------ Selected extract ------

Running the Monte Carlo Simulation

We will pass the target function, pvdeg.degredation.vecArrhenius(), its required arguments via the correlated_samples and func_kwargs. Our fixed arguments will be passed in the form of a dictionary while the randomized monte carlo input data will be contained in a DataFrame.

All required target function arguments should be contained between the column names of the randomized input data and fixed argument dictionary,

(You can use any data you want here as long as the DataFrame’s column names match the required target function’s parameter names NOT included in the kwargs)

results = pvdeg.montecarlo.simulate(
    func=pvdeg.degradation.vecArrhenius, correlated_samples=mc_inputs, **function_kwargs
)

Viewing Our Data

Let’s plot the results using a histogram

lnDeg = np.log10(results)
percentile_2p5 = np.percentile(lnDeg, 2.5)
percentile_97p5 = np.percentile(lnDeg, 97.5)

------ Extracted information ------

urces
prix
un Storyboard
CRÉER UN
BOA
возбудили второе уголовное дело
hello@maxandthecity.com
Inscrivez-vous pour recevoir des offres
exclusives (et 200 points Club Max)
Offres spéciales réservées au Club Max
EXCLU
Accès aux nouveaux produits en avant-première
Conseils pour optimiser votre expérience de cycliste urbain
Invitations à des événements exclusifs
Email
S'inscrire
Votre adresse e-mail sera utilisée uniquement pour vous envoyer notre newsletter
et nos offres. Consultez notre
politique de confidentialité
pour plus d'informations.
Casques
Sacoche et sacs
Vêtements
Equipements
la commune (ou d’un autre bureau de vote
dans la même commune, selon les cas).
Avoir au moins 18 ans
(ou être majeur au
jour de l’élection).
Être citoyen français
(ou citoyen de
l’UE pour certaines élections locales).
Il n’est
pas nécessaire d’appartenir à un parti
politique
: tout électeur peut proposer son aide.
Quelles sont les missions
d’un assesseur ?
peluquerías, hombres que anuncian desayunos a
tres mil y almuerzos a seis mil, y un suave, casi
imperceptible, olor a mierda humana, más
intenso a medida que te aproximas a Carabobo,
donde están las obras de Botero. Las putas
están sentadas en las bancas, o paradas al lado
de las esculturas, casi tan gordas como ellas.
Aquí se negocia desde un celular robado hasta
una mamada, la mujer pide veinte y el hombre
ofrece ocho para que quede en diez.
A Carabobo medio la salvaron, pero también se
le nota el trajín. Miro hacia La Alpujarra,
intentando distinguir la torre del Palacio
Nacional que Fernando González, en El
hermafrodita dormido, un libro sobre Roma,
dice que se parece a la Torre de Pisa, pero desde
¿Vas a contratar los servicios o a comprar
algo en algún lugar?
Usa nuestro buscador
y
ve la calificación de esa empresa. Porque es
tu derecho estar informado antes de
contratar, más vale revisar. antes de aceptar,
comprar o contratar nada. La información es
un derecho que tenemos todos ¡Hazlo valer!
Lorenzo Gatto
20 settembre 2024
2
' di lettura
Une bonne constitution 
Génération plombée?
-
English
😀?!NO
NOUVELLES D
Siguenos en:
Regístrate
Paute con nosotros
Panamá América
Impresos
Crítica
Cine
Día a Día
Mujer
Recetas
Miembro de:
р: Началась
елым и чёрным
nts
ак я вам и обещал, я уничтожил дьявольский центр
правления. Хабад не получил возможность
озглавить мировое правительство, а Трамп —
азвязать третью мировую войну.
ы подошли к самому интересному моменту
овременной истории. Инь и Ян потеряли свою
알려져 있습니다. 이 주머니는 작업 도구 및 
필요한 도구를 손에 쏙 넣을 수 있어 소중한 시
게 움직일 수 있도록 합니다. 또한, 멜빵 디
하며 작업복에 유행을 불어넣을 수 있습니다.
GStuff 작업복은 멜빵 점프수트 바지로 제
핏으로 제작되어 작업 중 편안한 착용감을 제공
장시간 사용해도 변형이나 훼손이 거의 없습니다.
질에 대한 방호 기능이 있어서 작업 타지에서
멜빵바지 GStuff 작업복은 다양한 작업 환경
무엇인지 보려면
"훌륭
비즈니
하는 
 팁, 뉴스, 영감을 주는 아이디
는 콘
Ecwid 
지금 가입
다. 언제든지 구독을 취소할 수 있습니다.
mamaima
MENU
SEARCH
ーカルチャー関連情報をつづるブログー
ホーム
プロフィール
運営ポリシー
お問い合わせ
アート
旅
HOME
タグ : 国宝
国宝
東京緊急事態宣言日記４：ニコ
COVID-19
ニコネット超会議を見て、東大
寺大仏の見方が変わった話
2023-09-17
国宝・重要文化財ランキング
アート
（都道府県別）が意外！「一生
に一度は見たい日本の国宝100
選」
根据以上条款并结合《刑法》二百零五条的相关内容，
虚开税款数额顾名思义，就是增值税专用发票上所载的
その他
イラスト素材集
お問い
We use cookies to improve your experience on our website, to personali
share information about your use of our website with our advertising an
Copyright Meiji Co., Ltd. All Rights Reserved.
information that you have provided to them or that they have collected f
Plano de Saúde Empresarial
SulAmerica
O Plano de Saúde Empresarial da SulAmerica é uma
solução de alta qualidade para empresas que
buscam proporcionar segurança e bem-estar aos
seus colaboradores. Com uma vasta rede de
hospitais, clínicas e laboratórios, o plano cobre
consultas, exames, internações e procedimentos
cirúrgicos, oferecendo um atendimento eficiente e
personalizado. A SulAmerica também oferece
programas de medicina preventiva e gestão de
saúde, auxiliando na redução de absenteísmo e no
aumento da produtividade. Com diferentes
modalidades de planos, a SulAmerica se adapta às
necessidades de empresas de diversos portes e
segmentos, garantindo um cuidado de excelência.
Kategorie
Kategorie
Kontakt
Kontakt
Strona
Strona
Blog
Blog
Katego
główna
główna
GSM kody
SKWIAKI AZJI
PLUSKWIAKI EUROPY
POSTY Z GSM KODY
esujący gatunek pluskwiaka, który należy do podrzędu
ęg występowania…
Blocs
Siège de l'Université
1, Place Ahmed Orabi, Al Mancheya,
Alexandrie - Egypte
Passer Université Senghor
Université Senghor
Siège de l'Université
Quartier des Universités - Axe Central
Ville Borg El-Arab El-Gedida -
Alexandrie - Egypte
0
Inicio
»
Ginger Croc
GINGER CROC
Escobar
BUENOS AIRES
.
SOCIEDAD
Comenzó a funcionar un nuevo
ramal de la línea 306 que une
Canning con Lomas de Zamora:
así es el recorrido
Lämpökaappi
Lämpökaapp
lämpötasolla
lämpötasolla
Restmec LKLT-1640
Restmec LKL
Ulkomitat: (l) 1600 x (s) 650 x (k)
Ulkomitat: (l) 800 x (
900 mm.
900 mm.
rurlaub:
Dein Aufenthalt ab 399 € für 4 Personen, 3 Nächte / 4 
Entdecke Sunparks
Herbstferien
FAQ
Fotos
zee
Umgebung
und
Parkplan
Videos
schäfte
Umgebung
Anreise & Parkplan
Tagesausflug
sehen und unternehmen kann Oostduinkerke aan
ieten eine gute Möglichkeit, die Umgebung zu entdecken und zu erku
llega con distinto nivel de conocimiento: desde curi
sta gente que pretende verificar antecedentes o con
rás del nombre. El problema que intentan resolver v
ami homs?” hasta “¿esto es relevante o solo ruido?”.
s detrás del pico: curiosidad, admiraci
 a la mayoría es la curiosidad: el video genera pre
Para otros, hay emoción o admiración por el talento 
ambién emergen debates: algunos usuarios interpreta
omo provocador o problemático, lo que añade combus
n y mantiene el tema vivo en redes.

------

Work request 1: According to the Monte Carlo simulation excerpt, in what form are the fixed arguments passed to the target function?
Work request 2: Continue the Monte Carlo simulation excerpt from its last line of code.
The listing is separate material, unrelated to the Monte Carlo simulation excerpt.

Task result 1: They are passed as a dictionary.

Task result 2:
bin_edges = np.arange(lnDeg.min(), lnDeg.max() + 0.1, 0.1)

plt.figure(figsize=(8, 6))
plt.hist(
    lnDeg,
    bins=bin_edges,
    edgecolor="blue",
    histtype="step",
    linewidth=1,
    label="Degradation in Miami",
)

plt.axvline(percentile_2p5, color="green", label="2.5th percentile", linewidth=2.0)
plt.axvline(percentile_97p5, color="purple", label="97.5th percentile", linewidth=2.0)
plt.axvline(np.mean(lnDeg), color="cyan", label="mean")
plt.axvline(np.median(lnDeg), linestyle="--", label="median")
plt.xlabel("log(Degredation) [log(%/h)]")
plt.ylabel(f"Counts (out of {n})")

plt.legend()
plt.grid(True)
plt.show()